A new exhibit at the New Haven Public Library showcases the fusion of prints by a New Haven artist and the poems that her artwork inspired.

“Enchanted Vision: An Exhibit of Mutually Inspired Prints and Poems” features the prints of New Haven artist Oi Fortin, and the first public showing of the poetry of Neil Edwards.

Until four years ago, the Thai-born Fortin was working in the corporate sector and had no experience as an artist. After taking a break and subsequently leaving her job after the birth of her daughter, she realized that she wanted to do something different with her life and took a course in printmaking at the Creative Arts Workshop.

“I needed another activity apart from being a mother and nursing my daughter,” she said. “I can express my feelings through paintings. It’s such a sanctuary to go into my studio.”

Fortin works in monoprints — a process in which an artist paints on plexiglass and then transfers the pattern to paper. Her designs use very bright colors, a characteristic she attributes partially to her childhood in Thailand.

“I grew up in a temple area in Thailand where the colors are extremely vibrant. I would just look around and there would be rice paddies of the brightest green,” she said. “I love working in reds, blacks and oranges.”

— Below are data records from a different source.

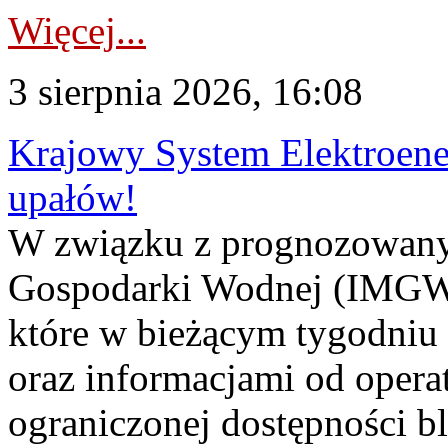
Więcej...
3 sierpnia 2026, 16:08
Krajowy System Elektroene
upałów!
W związku z prognozowanym
Gospodarki Wodnej (IMGW)
które w bieżącym tygodniu
oraz informacjami od opera
ograniczonej dostępności 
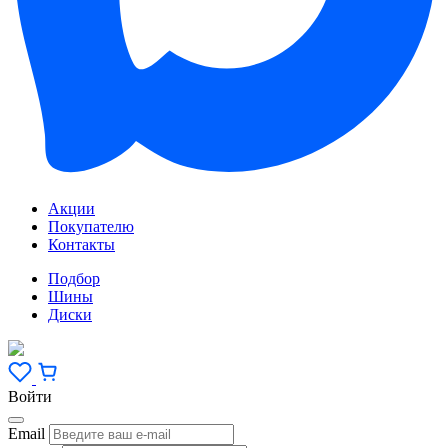
Акции
Покупателю
Контакты
Подбор
Шины
Диски
Войти
Email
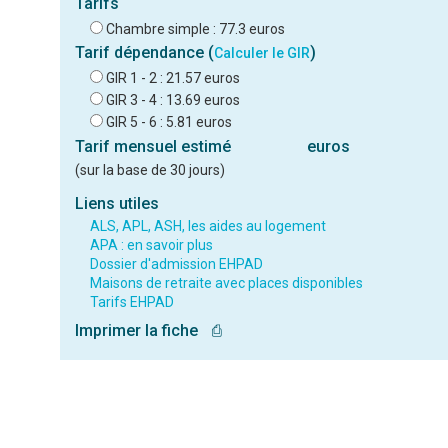
Tarifs
Chambre simple : 77.3 euros
Tarif dépendance (
)
Calculer le GIR
GIR 1 - 2 : 21.57 euros
GIR 3 - 4 : 13.69 euros
GIR 5 - 6 : 5.81 euros
Tarif mensuel estimé
euros
(sur la base de 30 jours)
Liens utiles
ALS, APL, ASH, les aides au logement
APA : en savoir plus
Dossier d'admission EHPAD
Maisons de retraite avec places disponibles
Tarifs EHPAD
Imprimer la fiche
⎙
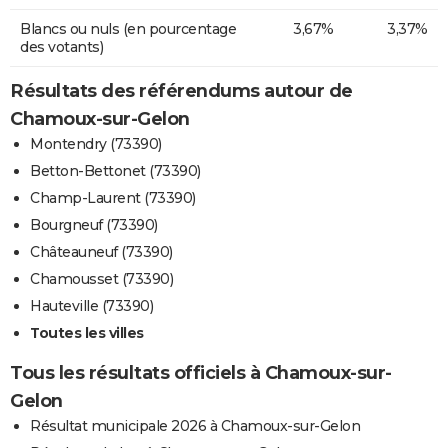
Blancs ou nuls (en pourcentage
3,67%
3,37%
des votants)
Résultats des référendums autour de
Chamoux-sur-Gelon
Montendry (73390)
Betton-Bettonet (73390)
Champ-Laurent (73390)
Bourgneuf (73390)
Châteauneuf (73390)
Chamousset (73390)
Hauteville (73390)
Toutes les villes
Tous les résultats officiels à Chamoux-sur-
Gelon
Résultat municipale 2026 à Chamoux-sur-Gelon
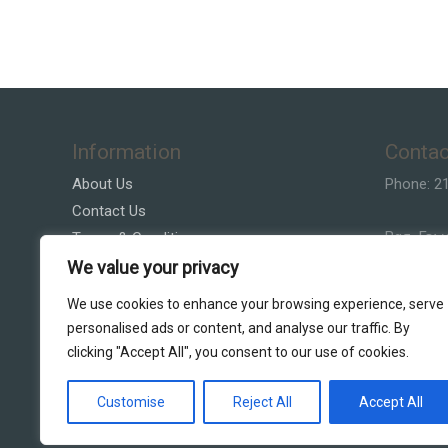
Information
Contac
About Us
Phone: 2
Contact Us
Βασ. Γεω
Terms & Conditions
Privacy Policy
We value your privacy
Email:Vla
Customer Service
We use cookies to enhance your browsing experience, serve
personalised ads or content, and analyse our traffic. By
clicking "Accept All", you consent to our use of cookies.
Customise
Reject All
Accept All
Copyright © 2026 DS Lighting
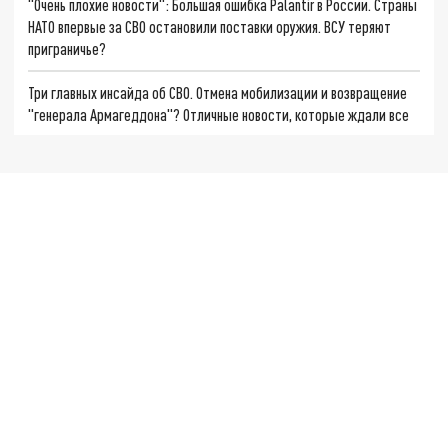
"Очень плохие новости": Большая ошибка Palantir в России. Страны
НАТО впервые за СВО остановили поставки оружия. ВСУ теряют
приграничье?
Три главных инсайда об СВО. Отмена мобилизации и возвращение
"генерала Армагеддона"? Отличные новости, которые ждали все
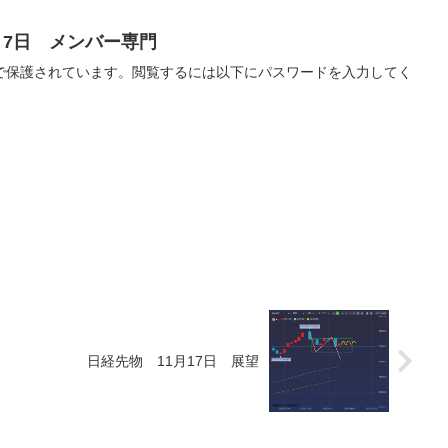
月7日 メンバー専門
で保護されています。閲覧するには以下にパスワードを入力してく
日経先物 11月17日 展望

Fortin said she also gets inspiration from current events and also from her travels, including her work in a refugee camp in Afghanistan.

Fortin and Edwards teamed up after Edwards saw Fortin’s work at the Pirelli Building at the “City-wide Open Studios” exhibit last year.

“One of her paintings I saw was of a ruin in Thailand that I had actually visited,” he said. “I wrote a poem about that painting and Oi was so impressed she decided to show me more.”

Edwards and Oi then decided to put up an exhibit together, with his poetry complementing her prints. All the poetry on display has been written in the last year, from Oct. 2002 up until September of this year.

Edwards has been writing since he was a young boy but has never published his work. This exhibit is the first time he has shown his poems publicly, and he said he hopes he and Oi will publish a book together someday.

“It’s been a wonderful experience,” Fortin said of her work with Edwards. “It’s very one sided. He says what he sees, which is often something I hadn’t seen, and then he writes about it.”

Fortin said she hopes her work will be shown more widely in the future.

“I have a pipe dream to go to a modern art museum, something like MoMA, or the Guggenheim. But I’ve been accepted as well as rejected so many times; I’ve learned to accept whatever comes,” she said. “Some people like your art and some people don’t, and you can’t let it upset you.”

“Enchanted Vision” will run from Sept. 5 through Sept. 30, Monday through Friday on the lower level of the New Haven Public Library. It is free and open to the public.